A Changed Future Landscape?
Supporting Wine Businesses Post-Pandemic. The most recent issue of Moose Milk’s newsletter provides a proposal on how to help bars and restaurants survive COVID-19: “Let them buy alcoholic beverages at reduced wholesale prices.”
It is a surprisingly little-known fact that drinking and eating establishments in this country pay the same prices as civilians do for alcoholic products… According to Restaurants Canada, only Alberta and PEI allow establishments to buy all types of alcohol at wholesale pricing.
Their point is that higher profit margins will “give the eateries and drinkeries that we love a more forgiving margin for survival.” And Restaurants Canada agrees that establishments should be allowed to negotiate better prices for alcohol. Their Raise the Bar report (released Sept. 2019) — which evaluates the impact of provincial alcohol policies on the food services sector — recommended making wholesale pricing available to liquor licensees.
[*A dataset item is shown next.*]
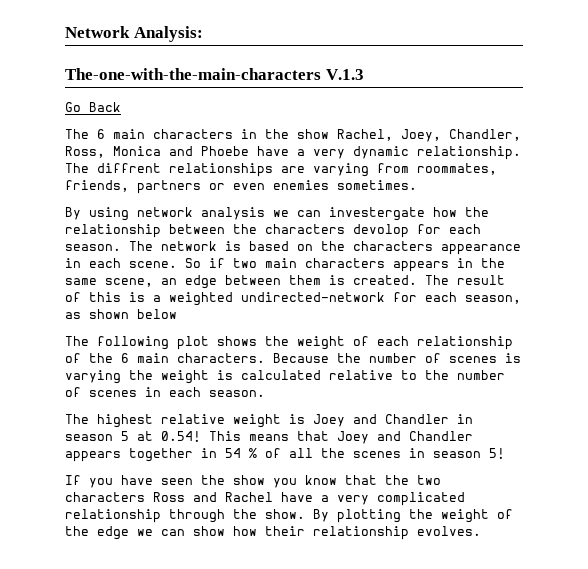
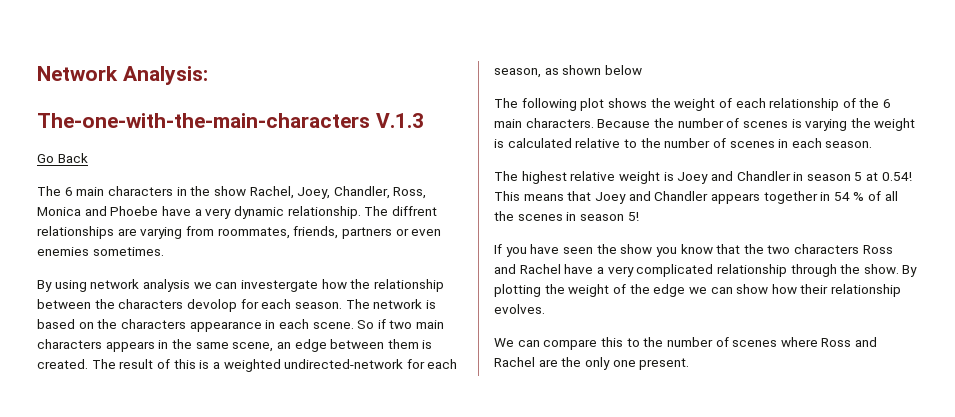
(481, 531) none -> [494,337,878,350] [494,357,690,370] // We can compare this to the number of scenes where Ross and Rachel are the only one present.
They also said licensees should be able to sell alcohol for off-site consumption ie. takeout or delivery — which is currently being temporarily allowed in Ontario — but it will be interesting to see if the government makes it permanent post-pandemic, especially given their intention to modernize Ontario’s beverage alcohol system and provide more choice and convenience.

A Changed Future Landscape? SevenFifty Daily published an opinion piece from the National Association of Wine Retailers, who conducted a survey of 70 independent fine wine retailers in the U.S., between March 25 and April 10. The results show an off-premise industry that is “in flux”; the importance of e-commerce; and the possibility of permanent change:
This survey is unable to shed much light on what the off-premise world will look like when the orders for social distancing and self-quarantines have been lifted; so much depends on how Americans react to this unprecedented experience and how lawmakers respond to the inevitable calls to take a closer look at whether any of the various emergency measures, like loosened regulations on shipping and sales, could influence potential permanent changes.
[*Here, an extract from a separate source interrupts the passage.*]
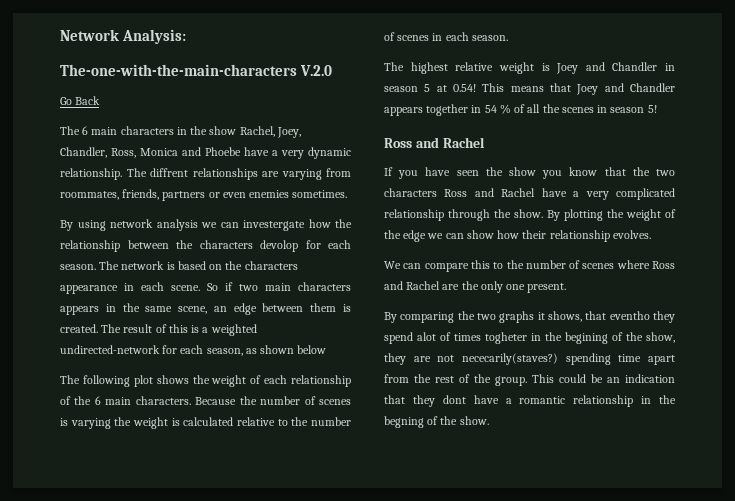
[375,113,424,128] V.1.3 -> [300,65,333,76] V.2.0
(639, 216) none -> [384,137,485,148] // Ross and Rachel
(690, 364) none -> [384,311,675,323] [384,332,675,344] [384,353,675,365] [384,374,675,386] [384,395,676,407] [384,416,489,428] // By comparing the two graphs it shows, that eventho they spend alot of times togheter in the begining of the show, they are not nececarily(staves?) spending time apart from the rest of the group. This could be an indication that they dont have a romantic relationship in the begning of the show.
The John Coltrane of Winemaking, is how Wines In Niagara describes Trail Estate winemaker Mackenzie Brisbois. Like the jazz legend, Brisbois is “a disruptor of rules and exploring the outer edges of normalcy” with how she makes her minimal intervention wines. A key factor in her process is using wild fermentation (wine is made when grapes are fermented ie. yeast eats the sugar to create alcohol; this can be done using the wild or indigenous yeast that is naturally occuring on the grape and surrounding environment, or with selected commercial yeast):
The idea of selecting yeast has never appealed to me. It makes me feel like I am painting by numbers. While the end product can be beautiful, it lacks the beauty of imperfection. Great wines are not simple — the aromatics are complex, changing and opening with time, while the palate is layered, flavours are plentiful and finish long.
The post includes a Q&A with Brisbois, as well as reviews of some of Trail Estate’s newest wines — including the yet-to-be released Supersonic, a sparkling red made of Concord; Oh Julius, an unsulphured orange wine; and Little Fluffy Clouds, an unfiltered sparkler; — which can be purchased online (free shipping in Ontario on 6 or more bottles).

France’s New Natural Wine Designation ‘vin méthode nature’ can be used on labels by French natural wine producers who conform to a set of practices defined by a quality production charter. Eric Asimov wrote about the new designation, and while he provides many different perspectives, he believes that natural wine is “as much defined by the intention of the producer as it is by adherence to a set of rules”; and as long as consumers have access to info from trusted sources, they can make informed decisions:
Most consumers of natural wines have either educated themselves to know the difference, or put their trust in retailers, sommeliers and wine journalists to point them in the right direction. Relying on a label to guide curious consumers shopping for wine is a halfway measure, just as produce labeled organic in a supermarket is a far cry from the carefully grown produce sold by farmers at the greenmarket.
The article covers a lot of ground, including the difference between mainstream and natural wine (“It’s like comparing fresh cherries picked off a tree to red Life Savers”), and how the designation may impact small vs. larger producers, but in the end Asimov basically says buyer beware:
Ultimately, nothing is wrong with the French label, which is voluntary and available only to producers in France. But for people who have not educated themselves, it may merely provide the illusion of discernment. They may be buying wines that are made naturally according to a set of rules, but that are not in the end natural wines.